The Catholic Church is no stranger to the macabre, and holy relics are no exception. One of the most captivating displays of saintly relics within the Church is the severed head of Saint Catherine of Siena.
“We do not worship, we do not adore, for fear that we should bow down to the creature rather than to the Creator, but we venerate the relics of the martyrs in order the better to adore Him whose martyrs they are.” – Saint Jerome
Saint Catherine of Siena was a legendary mystic who is attributed with many miraculous occurrences throughout her short life. She was well known for receiving the stigmata, having divine visions, and even on occasion having the ability to levitate while praying.
Saint Catherine died at the age of 33, and was laid to rest in the cemetery near Santa Maria sopra Minerva church in Rome. However, her devotees couldn’t bear to see her final resting place so far from her hometown. Blessed Raymond of Capua arranged to send her body back to Siena, but had to do so in secret as he didn’t have permission to disperse her remains.
In 1383 when her tomb was being relocated from the cemetery to within the church, Raymond of Capua seized the opportunity. Realizing he would be unable to smuggle an entire body past Roman guards, he arranged for her head to be removed and brought to Siena. Tradition says when her skull was detached, it separated easily as rainwater seeping into the grave sped up decomposition.
According to tradition, just as her head was being carried out of Rome in a paper bag, guards stopped the thieves and demanded to see the contents.
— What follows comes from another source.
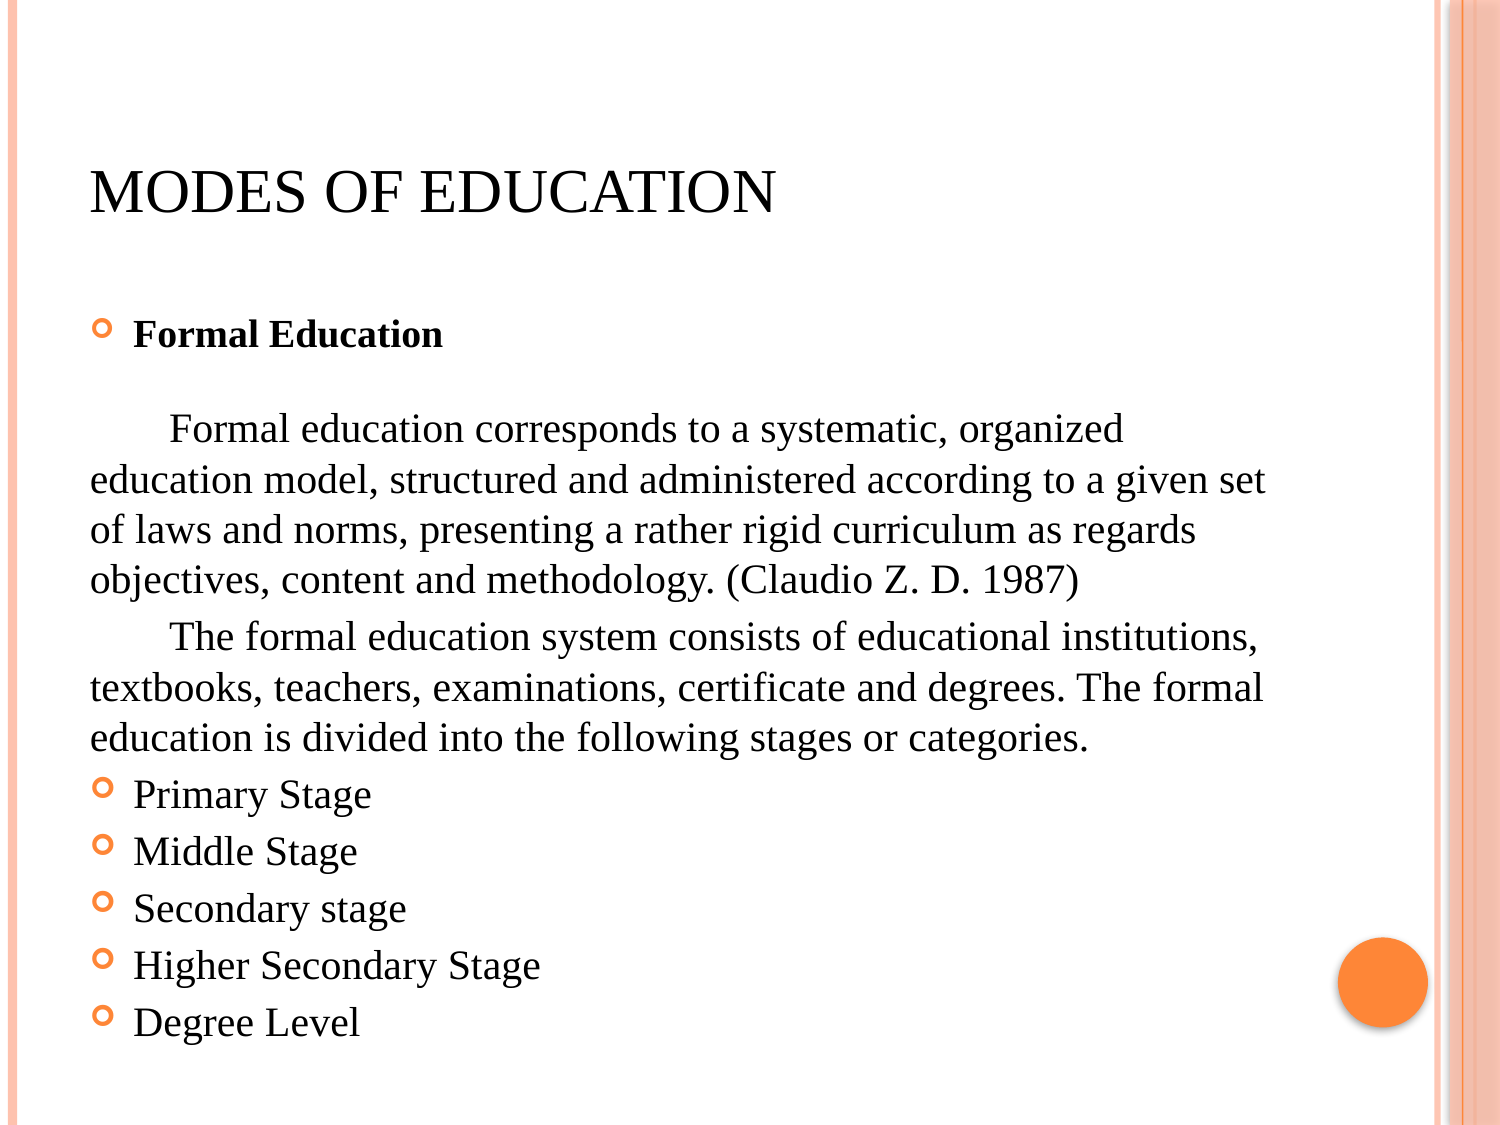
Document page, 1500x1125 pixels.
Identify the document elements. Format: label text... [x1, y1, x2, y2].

title Modes of Education [75, 45, 1300, 233]
list Formal Education Formal education corresponds to a systematic, organized education model, structured and administered according to a given set of laws and norms, presenting a rather rigid curriculum as regards objectives, content and methodology. (Claudio Z. D. 1987) The formal education system consists of educational institutions, textbooks, teachers, examinations, certificate and degrees. The formal education is divided into the following stages or categories. Primary Stage Middle Stage Secondary stage Higher Secondary Stage Degree Level [75, 262, 1300, 1062]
They prayed to Saint Catherine of Siena and asked for protection. Miraculously, when the guards looked to see the contents of the suspicious bag, inside they found only rose petals. When the head was delivered to Siena, the rose petals materialized back to Saint Catherine’s head – the reason why she is often depicted with a flower.
Her head was placed in an ornate gilded reliquary within the nave of the Basilica of San Domenico in Siena, where it remains today. When the remains were x-rayed in 1947, they found no vertebrae attached to the base of skull, lending credence to the theory of how it was removed from her body.
Saint Catherine of Siena was canonized by Pope Pius II in 1461. In 1970, she was given the title of she was give title of Doctor of the Church because of her considerable contributions to the church in the 14th century. Today thousands visit Siena ever year to view one of the most macabre relics within the Church.